By Rod Rose/The Lebanon Reporter
Thorntown — A rural Thorntown couple is concerned a wind turbine farm would harm county residents.
Five neighbors who share those concerns have spoken with Rick and Janet Fyffe, Janet Fyffe said.
A monitoring tower has been erected in a field near county roads 850 West and 250 North. The temporary structure is powered by solar panels.
The data collected by EnXco, a California-based renewable energy developer, will determine if Boone County is a feasible site for a wind farm. EnXco was founded in 1987. to develop renewable energy sources. The “En” represents energy, “co” is for company, and the X stands for experimental power opportunity.
Laura Vaughn, a representative of EnXco, said the tower is 60 meters (about 197 feet) high.
“We need the most current wind information we can get,” Vaughn said. Utilities considering buying electricity from a wind farm “want to see how the wind is performing,” she said.
“We’ll usually study the wind for a couple of years,” she said.
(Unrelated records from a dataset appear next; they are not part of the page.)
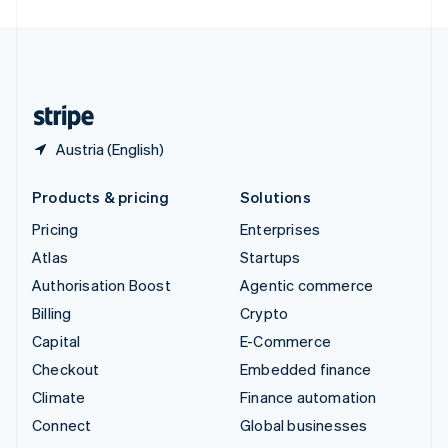
United Arab Emirates
English
United Kingdom
English
United States
English
Español
简体中文
Austria (English)
Products & pricing
Solutions
Pricing
Enterprises
Atlas
Startups
Authorisation Boost
Agentic commerce
Billing
Crypto
Capital
E-Commerce
Checkout
Embedded finance
Climate
Finance automation
Connect
Global businesses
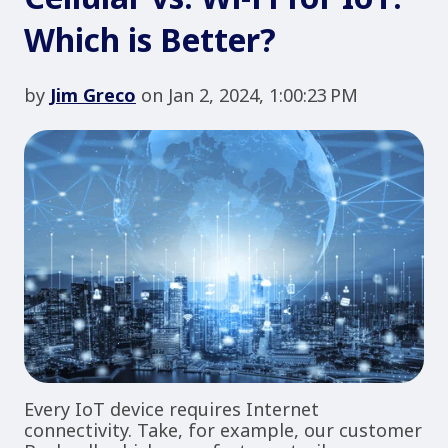
Which is Better?
by
Jim Greco
on Jan 2, 2024, 1:00:23 PM
Every IoT device requires Internet
connectivity. Take, for example, our customer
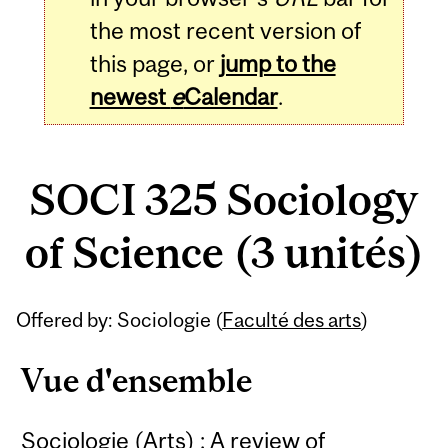
the most recent version of
this page, or
jump to the
newest
e
Calendar
.
SOCI 325 Sociology
of Science (3 unités)
Related
Offered by: Sociologie (
Faculté des arts
)
Content
Vue d'ensemble
Sociologie (Arts) : A review of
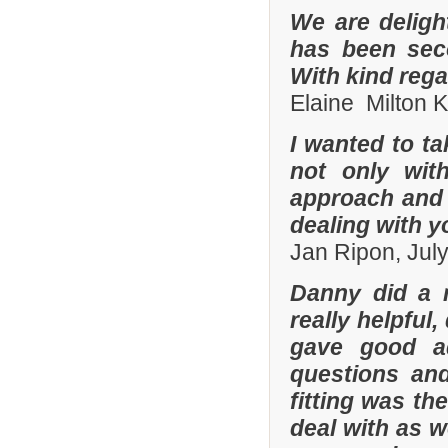
We are deligh
has been sec
With kind reg
Elaine Milton 
I wanted to t
not only with
approach and 
dealing with yo
Jan Ripon, Jul
Danny did a r
really helpful
gave good a
questions and
fitting was t
deal with as w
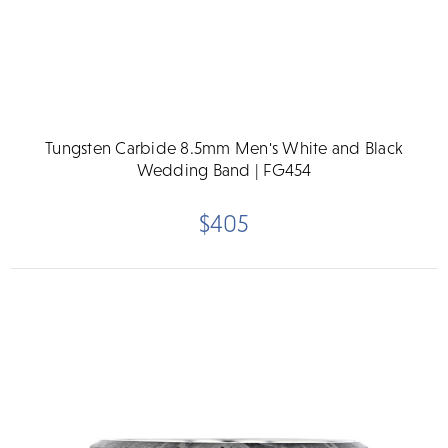
Tungsten Carbide 8.5mm Men's White and Black
Wedding Band | FG454
$405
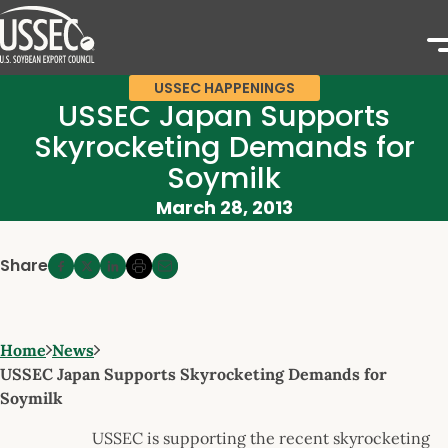
USSEC HAPPENINGS
USSEC Japan Supports
Skyrocketing Demands for
Soymilk
March 28, 2013
Share
Home
News
USSEC Japan Supports Skyrocketing Demands for
Soymilk
USSEC is supporting the recent skyrocketing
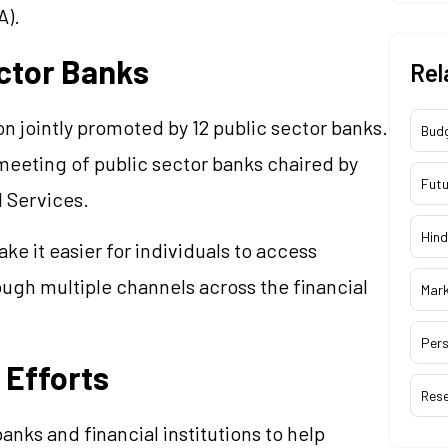
A).
ctor Banks
Rel
on jointly promoted by 12 public sector banks.
Bud
meeting of public sector banks chaired by
Futu
l Services.
Hind
e it easier for individuals to access
rough multiple channels across the financial
Mar
Pers
 Efforts
Res
anks and financial institutions to help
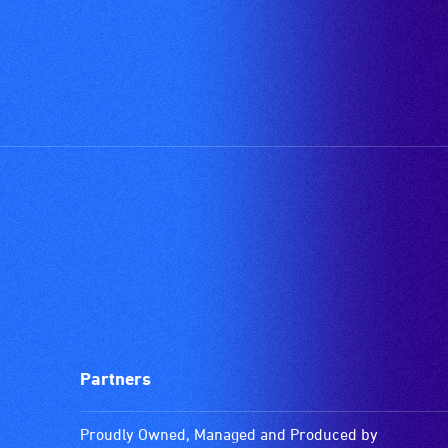
Partners
Proudly Owned, Managed and Produced by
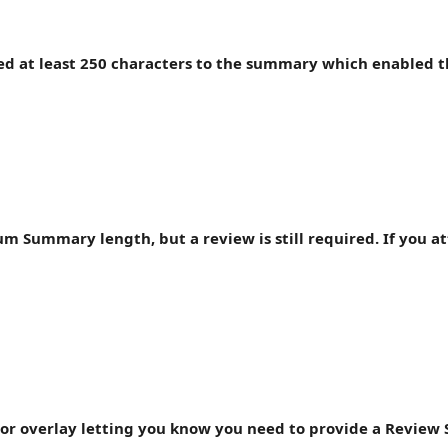
ded at least 250 characters to the summary which enabled t
mum Summary length, but a review is still required. If you a
error overlay letting you know you need to provide a Revie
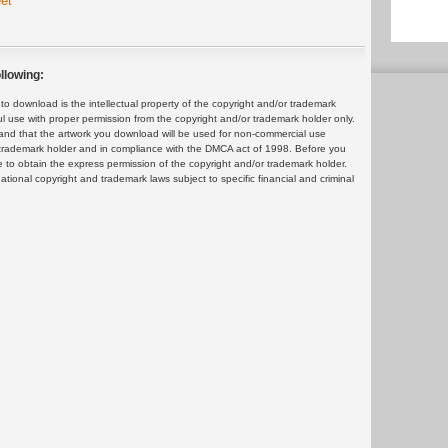
et
llowing:
 download is the intellectual property of the copyright and/or trademark
ul use with proper permission from the copyright and/or trademark holder only.
and that the artwork you download will be used for non-commercial use
or trademark holder and in compliance with the DMCA act of 1998. Before you
 to obtain the express permission of the copyright and/or trademark holder.
rnational copyright and trademark laws subject to specific financial and criminal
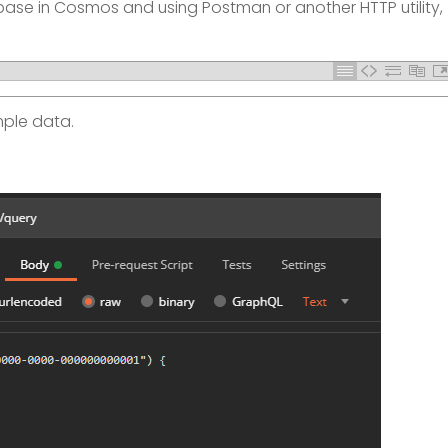
se in Cosmos and using Postman or another HTTP utility,
mple data.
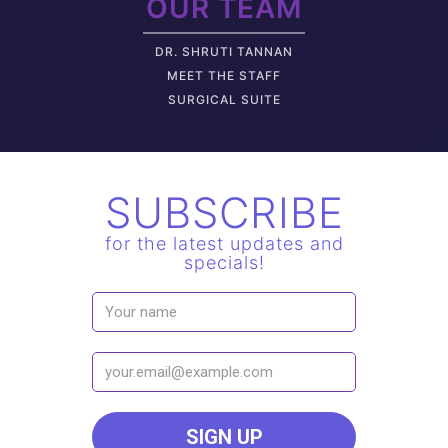
OUR TEAM
DR. SHRUTI TANNAN
M
EET THE STAFF
SURGICAL SUITE
SUBSCRIBE
for the latest updates and
specials!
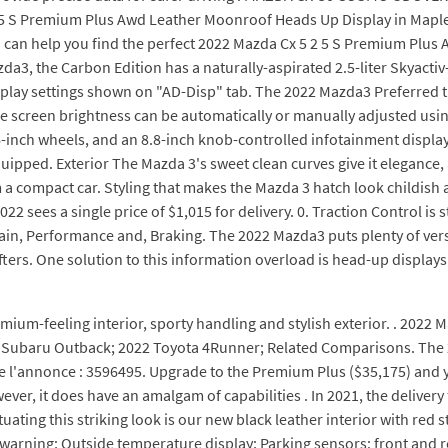
 5 S Premium Plus Awd Leather Moonroof Heads Up Display in Mapl
an help you find the perfect 2022 Mazda Cx 5 2 5 S Premium Plus
a3, the Carbon Edition has a naturally-aspirated 2.5-liter Skyact
play settings shown on "AD-Disp" tab. The 2022 Mazda3 Preferred tr
screen brightness can be automatically or manually adjusted using 
6-inch wheels, and an 8.8-inch knob-controlled infotainment displa
pped. Exterior The Mazda 3's sweet clean curves give it elegance, 
om a compact car. Styling that makes the Mazda 3 hatch look childis
022 sees a single price of $1,015 for delivery. 0. Traction Control i
rain, Performance and, Braking. The 2022 Mazda3 puts plenty of versat
ers. One solution to this information overload is head-up displays (
mium-feeling interior, sporty handling and stylish exterior. . 2022
Subaru Outback; 2022 Toyota 4Runner; Related Comparisons. The 2022
 l'annonce : 3596495. Upgrade to the Premium Plus ($35,175) and you
ver, it does have an amalgam of capabilities . In 2021, the delivery
tuating this striking look is our new black leather interior with red
 warning; Outside temperature display; Parking sensors: front and r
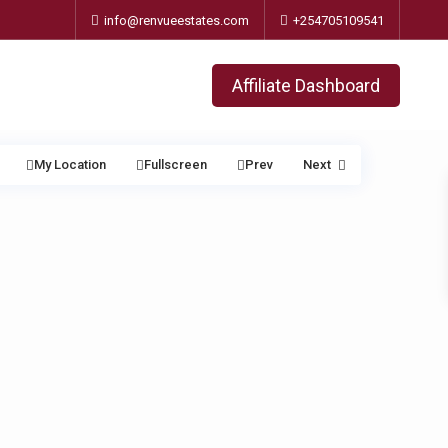
info@renvueestates.com
+254705109541
Affiliate Dashboard
My Location
Fullscreen
Prev
Next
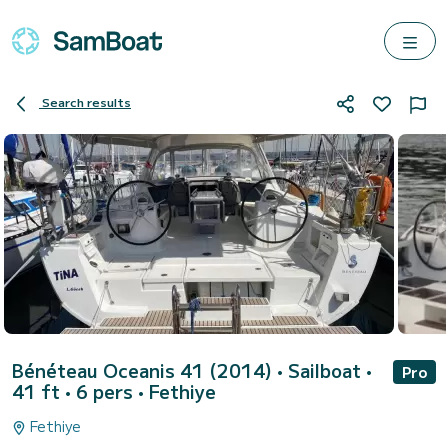
Search results
Bénéteau Oceanis 41 (2014)
• Sailboat •
Pro
41 ft • 6 pers •
Fethiye
Fethiye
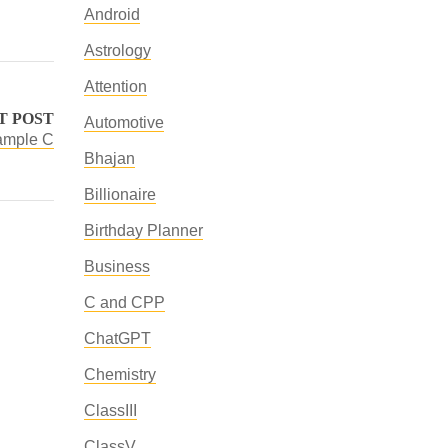
Android
Astrology
Attention
T POST
Automotive
ample C
Bhajan
Billionaire
Birthday Planner
Business
C and CPP
ChatGPT
Chemistry
ClassIII
ClassV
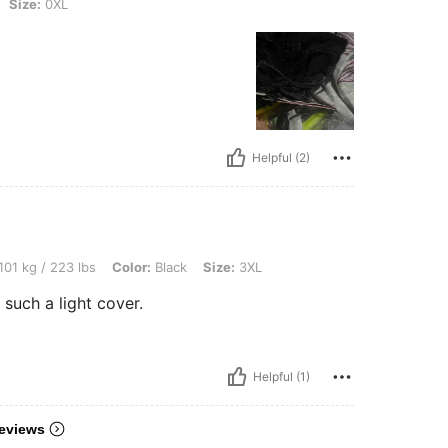
Size:
0XL
Helpful (2)
 lbs, Color: Black, Size: 3XL
101 kg / 223 lbs
Color:
Black
Size:
3XL
. such a light cover.
Helpful (1)
eviews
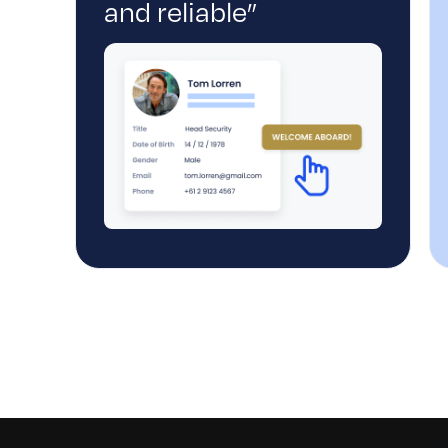
and reliable”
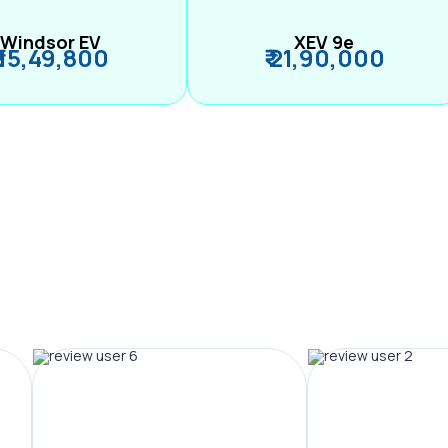
Windsor EV
XEV 9e
₹ 15,49,800
₹ 21,90,000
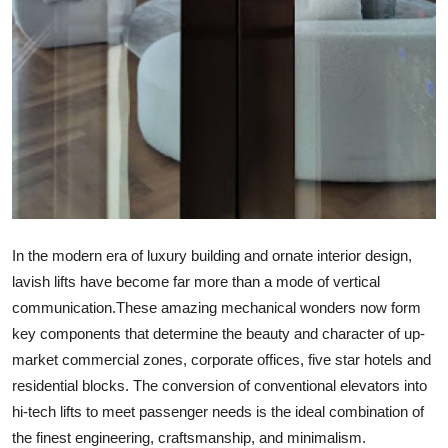
Top 10
How To
Support Number
In the modern era of luxury building and ornate interior design,
lavish lifts have become far more than a mode of vertical
communication.These amazing mechanical wonders now form
key components that determine the beauty and character of up-
market commercial zones, corporate offices, five star hotels and
residential blocks. The conversion of conventional elevators into
hi-tech lifts to meet passenger needs is the ideal combination of
the finest engineering, craftsmanship, and minimalism.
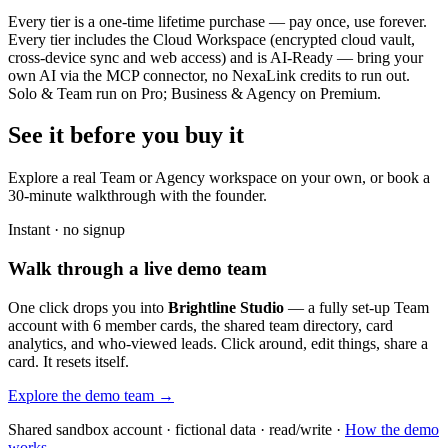
Every tier is a one-time lifetime purchase — pay once, use forever.
Every tier includes the Cloud Workspace (encrypted cloud vault,
cross-device sync and web access) and is AI-Ready — bring your
own AI via the MCP connector, no NexaLink credits to run out.
Solo & Team run on Pro; Business & Agency on Premium.
See it before you buy it
Explore a real
Team or Agency workspace
on your own, or book a
30-minute walkthrough with the founder.
Instant · no signup
Walk through a live demo team
One click drops you into
Brightline Studio
— a fully set-up Team
account with 6 member cards, the shared team directory, card
analytics, and who-viewed leads. Click around, edit things, share a
card. It resets itself.
Explore the demo team →
Shared sandbox account · fictional data · read/write ·
How the demo
works →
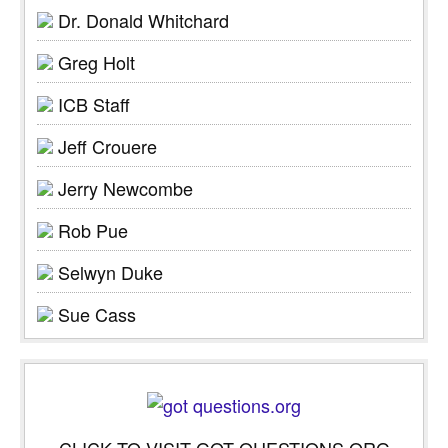
Dr. Donald Whitchard
Greg Holt
ICB Staff
Jeff Crouere
Jerry Newcombe
Rob Pue
Selwyn Duke
Sue Cass
CLICK TO VISIT GOT QUESTIONS.ORG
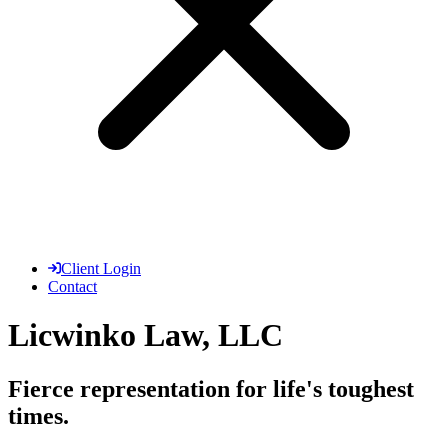
Client Login
Contact
Licwinko Law, LLC
Fierce representation for life's toughest
times.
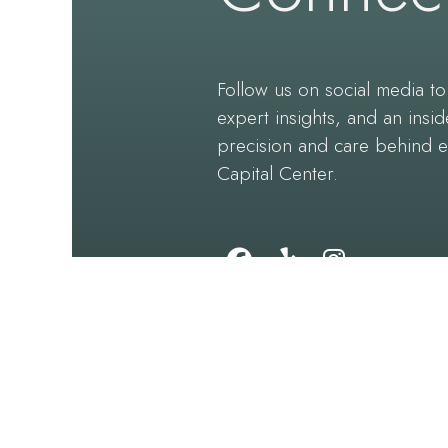
Follow us on social media to 
expert insights, and an insid
precision and care behind 
Capital Center.
Follow
Find
Follow
Us
Us
Us
on
on
on
Facebook
Yelp
Instagram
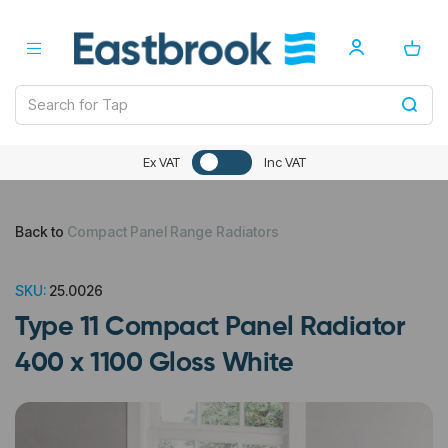
Ex VAT
Inc VAT
Back to
Compact Panel Range Radiators
SKU:
25.0026
Type 11 Compact Panel Radiator
400 x 1100 Gloss White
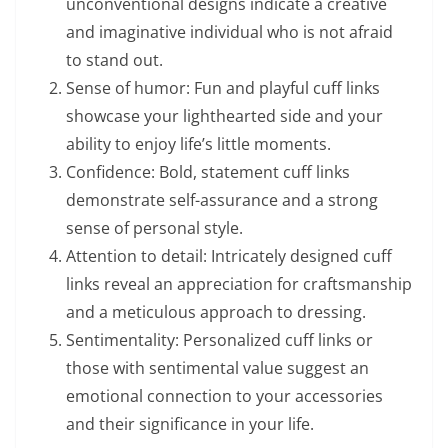
unconventional designs indicate a creative
and imaginative individual who is not afraid
to stand out.
Sense of humor: Fun and playful cuff links
showcase your lighthearted side and your
ability to enjoy life’s little moments.
Confidence: Bold, statement cuff links
demonstrate self-assurance and a strong
sense of personal style.
Attention to detail: Intricately designed cuff
links reveal an appreciation for craftsmanship
and a meticulous approach to dressing.
Sentimentality: Personalized cuff links or
those with sentimental value suggest an
emotional connection to your accessories
and their significance in your life.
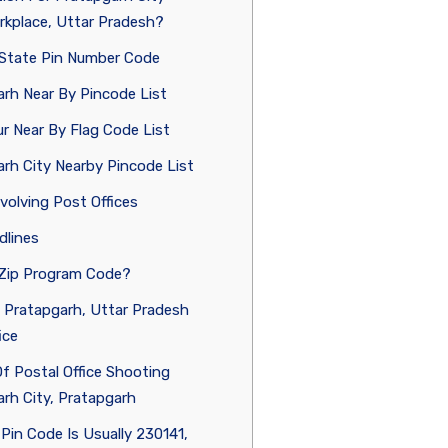
rkplace, Uttar Pradesh?
a State Pin Number Code
rh Near By Pincode List
 Near By Flag Code List
rh City Nearby Pincode List
volving Post Offices
dlines
 Zip Program Code?
 Pratapgarh, Uttar Pradesh
ice
Of Postal Office Shooting
rh City, Pratapgarh
Pin Code Is Usually 230141,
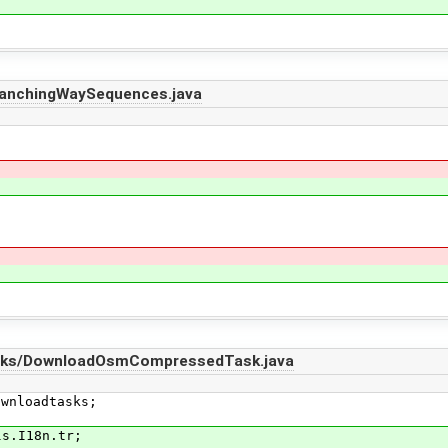
ranchingWaySequences.java
asks/DownloadOsmCompressedTask.java
ownloadtasks;
ls.I18n.tr;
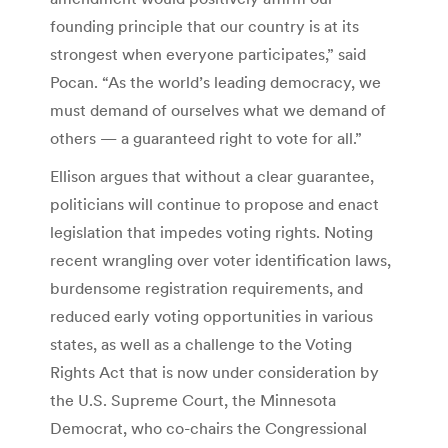
founding principle that our country is at its
strongest when everyone participates,” said
Pocan. “As the world’s leading democracy, we
must demand of ourselves what we demand of
others — a guaranteed right to vote for all.”
Ellison argues that without a clear guarantee,
politicians will continue to propose and enact
legislation that impedes voting rights. Noting
recent wrangling over voter identification laws,
burdensome registration requirements, and
reduced early voting opportunities in various
states, as well as a challenge to the Voting
Rights Act that is now under consideration by
the U.S. Supreme Court, the Minnesota
Democrat, who co-chairs the Congressional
In May, the Benton County Wind Farm, about 90 miles northwest of Indianapolis, began producing 130-megawatts of electricity with 87 wind turbine units.
Other “wind farms” are under construction near Fowler; there are several wind towers near Benton Central High School, on U.S. 52 west of Lafayette.
Each of the towers consists of a 265-feet-high pylon, with a trio of 132-feet long blades resembling gigantic propellers. The blades, covering an arc nearly two acres in diameter, move the turbines, which generate the electricity.
Benton County Wind Farm will pay about $750,000 a year to the roughly 50 landowners whose property is the site of a wind tower.
The Fyffes worry about the health and safety consequences for Boone County if EnXco finds wind farming is a viable investment here.
“I would be glad to sponsor a community action group” interested in opposing the development of a commercial wind farm in Boone County, Fyffe said.
Commercial wind farm turbines “are huge, they are very expensive (and) they aren’t as effective as the sales people would like to make you think they are ... for the cost of the tower and what it takes to put them up,” Fyffe said.
She is also concerned about the health impact a commercial wind farm would have on residents.
In researching the downside of commercial wind farms, Fyffe has found some neighbors of the gigantic electrical generators complaining of “vibro-acoustic disease” (VAD) and “wind turbine syndrome.”
Scientists are researching both VAD and WTS. VAD has been cited in more than 37 peer-reviewed articles in science journals. At dispute is not whether wind towers produce low frequency noise (LFN) that affects health — it is the susceptibility of persons living near wind farms, according to articles in science journals.
A company wanting to build a wind farm on the same scale as the Benton County Wind Farm would have to meet different requirements than individuals, said Steve Niblick executive director of the Boone County Area Plan Commission.
Homeowners who want to catch the wind to help power their dwellings need only a height variance, Niblick said.